About this exercise:
The answer must consist of each line of the records below that contains the string "analysis".

________________

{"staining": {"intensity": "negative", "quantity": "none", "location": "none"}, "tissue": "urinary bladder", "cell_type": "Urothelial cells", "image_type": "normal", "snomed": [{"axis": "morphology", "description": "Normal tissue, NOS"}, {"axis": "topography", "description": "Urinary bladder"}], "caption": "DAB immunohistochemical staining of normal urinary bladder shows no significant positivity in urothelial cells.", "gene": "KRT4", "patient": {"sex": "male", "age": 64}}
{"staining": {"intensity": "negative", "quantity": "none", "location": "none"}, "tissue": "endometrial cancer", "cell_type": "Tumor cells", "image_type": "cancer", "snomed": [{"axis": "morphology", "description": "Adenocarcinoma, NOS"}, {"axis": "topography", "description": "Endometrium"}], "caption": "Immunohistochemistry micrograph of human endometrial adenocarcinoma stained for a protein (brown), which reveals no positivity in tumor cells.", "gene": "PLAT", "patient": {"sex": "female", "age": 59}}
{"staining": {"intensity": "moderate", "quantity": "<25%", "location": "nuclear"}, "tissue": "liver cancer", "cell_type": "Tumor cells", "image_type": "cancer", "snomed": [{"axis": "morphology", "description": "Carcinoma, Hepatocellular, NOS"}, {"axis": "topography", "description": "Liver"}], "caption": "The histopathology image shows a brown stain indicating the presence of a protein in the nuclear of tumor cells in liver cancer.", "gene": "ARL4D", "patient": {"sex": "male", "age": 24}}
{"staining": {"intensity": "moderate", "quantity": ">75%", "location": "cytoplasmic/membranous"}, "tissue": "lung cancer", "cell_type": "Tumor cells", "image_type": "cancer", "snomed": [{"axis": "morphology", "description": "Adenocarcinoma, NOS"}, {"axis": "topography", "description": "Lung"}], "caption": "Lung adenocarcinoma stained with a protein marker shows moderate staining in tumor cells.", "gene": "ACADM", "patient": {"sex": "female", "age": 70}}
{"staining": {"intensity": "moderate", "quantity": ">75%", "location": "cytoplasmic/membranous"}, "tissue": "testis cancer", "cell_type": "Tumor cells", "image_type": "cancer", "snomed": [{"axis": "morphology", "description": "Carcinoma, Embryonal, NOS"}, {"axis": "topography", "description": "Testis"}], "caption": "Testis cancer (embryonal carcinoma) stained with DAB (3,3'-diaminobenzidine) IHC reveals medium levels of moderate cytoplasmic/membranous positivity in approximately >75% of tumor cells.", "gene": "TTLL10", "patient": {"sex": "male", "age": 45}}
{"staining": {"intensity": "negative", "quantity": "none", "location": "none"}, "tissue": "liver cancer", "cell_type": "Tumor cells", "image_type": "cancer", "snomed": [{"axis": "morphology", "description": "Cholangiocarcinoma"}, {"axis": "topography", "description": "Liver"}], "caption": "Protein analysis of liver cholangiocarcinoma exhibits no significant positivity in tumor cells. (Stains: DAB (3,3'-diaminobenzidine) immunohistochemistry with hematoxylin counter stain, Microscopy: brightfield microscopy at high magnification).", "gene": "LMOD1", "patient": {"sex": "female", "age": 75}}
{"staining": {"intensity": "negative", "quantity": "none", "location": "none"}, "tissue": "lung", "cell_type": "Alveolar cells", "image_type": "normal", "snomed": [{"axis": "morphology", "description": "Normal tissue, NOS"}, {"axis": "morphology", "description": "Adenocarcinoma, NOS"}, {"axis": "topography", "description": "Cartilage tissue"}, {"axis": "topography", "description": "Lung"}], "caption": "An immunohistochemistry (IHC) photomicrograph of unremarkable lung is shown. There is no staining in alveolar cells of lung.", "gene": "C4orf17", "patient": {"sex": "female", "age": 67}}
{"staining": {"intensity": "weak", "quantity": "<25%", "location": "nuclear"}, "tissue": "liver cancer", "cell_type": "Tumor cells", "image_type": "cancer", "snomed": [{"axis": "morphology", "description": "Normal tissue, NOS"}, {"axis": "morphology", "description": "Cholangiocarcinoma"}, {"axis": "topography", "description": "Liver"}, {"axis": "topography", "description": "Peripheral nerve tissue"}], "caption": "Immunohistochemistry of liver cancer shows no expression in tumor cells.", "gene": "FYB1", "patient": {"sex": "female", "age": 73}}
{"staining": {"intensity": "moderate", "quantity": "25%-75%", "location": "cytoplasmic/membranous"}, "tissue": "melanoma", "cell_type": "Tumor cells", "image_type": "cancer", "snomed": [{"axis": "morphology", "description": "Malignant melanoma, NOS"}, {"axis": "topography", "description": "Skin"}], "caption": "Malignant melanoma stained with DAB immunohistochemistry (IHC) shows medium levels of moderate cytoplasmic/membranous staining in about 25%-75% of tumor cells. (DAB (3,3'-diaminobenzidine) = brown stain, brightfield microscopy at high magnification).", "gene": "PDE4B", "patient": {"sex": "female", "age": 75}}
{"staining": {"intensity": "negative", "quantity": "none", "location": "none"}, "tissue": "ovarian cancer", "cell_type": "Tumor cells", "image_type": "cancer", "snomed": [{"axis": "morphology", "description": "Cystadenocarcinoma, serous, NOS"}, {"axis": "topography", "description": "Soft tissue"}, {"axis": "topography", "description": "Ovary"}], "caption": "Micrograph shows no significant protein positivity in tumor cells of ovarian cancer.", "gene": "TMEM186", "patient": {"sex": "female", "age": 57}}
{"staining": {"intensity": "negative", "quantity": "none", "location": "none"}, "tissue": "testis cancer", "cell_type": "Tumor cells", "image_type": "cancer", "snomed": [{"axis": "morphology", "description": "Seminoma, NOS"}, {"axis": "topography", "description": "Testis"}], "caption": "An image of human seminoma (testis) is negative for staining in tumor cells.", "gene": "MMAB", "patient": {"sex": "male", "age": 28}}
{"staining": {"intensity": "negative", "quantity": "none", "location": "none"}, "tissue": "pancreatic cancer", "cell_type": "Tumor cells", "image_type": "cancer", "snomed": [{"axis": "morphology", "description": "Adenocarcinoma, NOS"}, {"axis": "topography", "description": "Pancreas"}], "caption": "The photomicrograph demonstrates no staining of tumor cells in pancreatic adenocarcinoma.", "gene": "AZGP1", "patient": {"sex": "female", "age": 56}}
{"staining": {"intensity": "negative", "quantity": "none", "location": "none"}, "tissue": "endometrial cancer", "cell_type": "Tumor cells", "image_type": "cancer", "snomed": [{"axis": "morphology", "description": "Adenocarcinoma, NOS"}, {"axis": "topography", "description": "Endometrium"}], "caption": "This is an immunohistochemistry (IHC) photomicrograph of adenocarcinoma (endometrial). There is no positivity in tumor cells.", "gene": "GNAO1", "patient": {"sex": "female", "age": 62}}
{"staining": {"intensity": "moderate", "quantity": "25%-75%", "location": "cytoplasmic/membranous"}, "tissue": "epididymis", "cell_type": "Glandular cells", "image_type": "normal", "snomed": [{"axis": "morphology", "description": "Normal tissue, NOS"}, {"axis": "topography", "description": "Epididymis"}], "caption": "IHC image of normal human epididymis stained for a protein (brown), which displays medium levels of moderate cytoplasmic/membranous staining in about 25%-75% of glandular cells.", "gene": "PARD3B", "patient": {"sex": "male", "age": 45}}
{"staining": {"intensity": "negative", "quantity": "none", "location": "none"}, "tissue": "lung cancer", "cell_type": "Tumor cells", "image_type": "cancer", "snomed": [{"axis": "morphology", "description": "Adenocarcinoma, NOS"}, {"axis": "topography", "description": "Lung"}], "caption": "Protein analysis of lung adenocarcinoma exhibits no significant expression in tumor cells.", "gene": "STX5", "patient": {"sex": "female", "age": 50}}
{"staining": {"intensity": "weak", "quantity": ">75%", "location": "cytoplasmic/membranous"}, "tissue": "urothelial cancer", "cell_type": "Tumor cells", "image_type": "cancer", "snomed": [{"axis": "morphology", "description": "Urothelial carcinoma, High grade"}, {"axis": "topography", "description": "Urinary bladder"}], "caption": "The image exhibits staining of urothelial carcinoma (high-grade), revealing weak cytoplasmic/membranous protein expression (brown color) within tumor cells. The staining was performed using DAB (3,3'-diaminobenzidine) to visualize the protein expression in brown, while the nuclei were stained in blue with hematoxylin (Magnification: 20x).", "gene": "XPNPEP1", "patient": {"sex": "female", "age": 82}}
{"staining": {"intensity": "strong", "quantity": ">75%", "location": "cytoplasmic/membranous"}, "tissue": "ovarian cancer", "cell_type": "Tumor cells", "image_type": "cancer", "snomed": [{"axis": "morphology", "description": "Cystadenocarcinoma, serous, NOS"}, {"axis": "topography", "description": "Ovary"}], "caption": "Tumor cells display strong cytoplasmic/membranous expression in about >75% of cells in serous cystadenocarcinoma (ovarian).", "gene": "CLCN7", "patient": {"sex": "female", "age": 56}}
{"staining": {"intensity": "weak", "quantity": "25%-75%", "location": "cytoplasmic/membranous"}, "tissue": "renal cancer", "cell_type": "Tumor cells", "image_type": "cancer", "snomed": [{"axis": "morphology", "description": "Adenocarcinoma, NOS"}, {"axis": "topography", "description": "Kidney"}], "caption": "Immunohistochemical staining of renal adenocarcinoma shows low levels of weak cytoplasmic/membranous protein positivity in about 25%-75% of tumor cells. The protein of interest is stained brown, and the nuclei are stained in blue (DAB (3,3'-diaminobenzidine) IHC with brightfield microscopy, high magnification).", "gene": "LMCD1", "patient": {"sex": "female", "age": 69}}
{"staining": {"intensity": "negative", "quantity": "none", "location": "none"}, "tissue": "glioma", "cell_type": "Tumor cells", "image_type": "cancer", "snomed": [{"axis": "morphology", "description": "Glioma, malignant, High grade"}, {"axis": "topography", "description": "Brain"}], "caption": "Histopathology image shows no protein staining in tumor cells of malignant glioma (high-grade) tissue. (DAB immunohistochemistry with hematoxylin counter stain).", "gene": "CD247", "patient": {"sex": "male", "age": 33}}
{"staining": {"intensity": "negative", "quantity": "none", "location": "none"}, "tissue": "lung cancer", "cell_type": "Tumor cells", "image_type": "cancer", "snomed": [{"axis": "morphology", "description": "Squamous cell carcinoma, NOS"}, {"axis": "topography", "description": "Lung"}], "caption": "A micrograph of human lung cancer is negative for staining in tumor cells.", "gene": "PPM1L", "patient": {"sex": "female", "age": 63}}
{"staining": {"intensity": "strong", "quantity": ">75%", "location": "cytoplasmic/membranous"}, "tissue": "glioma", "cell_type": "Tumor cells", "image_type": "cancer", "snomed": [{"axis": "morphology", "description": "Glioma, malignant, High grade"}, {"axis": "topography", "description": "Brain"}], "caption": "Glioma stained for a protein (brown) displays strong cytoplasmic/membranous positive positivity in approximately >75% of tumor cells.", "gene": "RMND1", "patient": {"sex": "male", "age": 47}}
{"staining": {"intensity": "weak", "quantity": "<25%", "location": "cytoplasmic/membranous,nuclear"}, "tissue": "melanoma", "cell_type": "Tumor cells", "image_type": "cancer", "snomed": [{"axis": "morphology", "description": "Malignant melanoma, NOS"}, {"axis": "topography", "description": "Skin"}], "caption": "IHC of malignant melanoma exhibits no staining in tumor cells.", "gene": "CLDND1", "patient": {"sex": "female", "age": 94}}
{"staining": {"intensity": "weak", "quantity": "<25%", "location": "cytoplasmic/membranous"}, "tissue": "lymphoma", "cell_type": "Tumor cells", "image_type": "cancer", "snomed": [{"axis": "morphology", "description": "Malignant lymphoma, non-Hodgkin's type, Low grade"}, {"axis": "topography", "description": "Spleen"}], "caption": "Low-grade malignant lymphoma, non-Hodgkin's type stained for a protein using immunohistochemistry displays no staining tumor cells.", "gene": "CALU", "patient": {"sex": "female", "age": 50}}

________________

Output of the exercise:
{"staining": {"intensity": "negative", "quantity": "none", "location": "none"}, "tissue": "liver cancer", "cell_type": "Tumor cells", "image_type": "cancer", "snomed": [{"axis": "morphology", "description": "Cholangiocarcinoma"}, {"axis": "topography", "description": "Liver"}], "caption": "Protein analysis of liver cholangiocarcinoma exhibits no significant positivity in tumor cells. (Stains: DAB (3,3'-diaminobenzidine) immunohistochemistry with hematoxylin counter stain, Microscopy: brightfield microscopy at high magnification).", "gene": "LMOD1", "patient": {"sex": "female", "age": 75}}
{"staining": {"intensity": "negative", "quantity": "none", "location": "none"}, "tissue": "lung cancer", "cell_type": "Tumor cells", "image_type": "cancer", "snomed": [{"axis": "morphology", "description": "Adenocarcinoma, NOS"}, {"axis": "topography", "description": "Lung"}], "caption": "Protein analysis of lung adenocarcinoma exhibits no significant expression in tumor cells.", "gene": "STX5", "patient": {"sex": "female", "age": 50}}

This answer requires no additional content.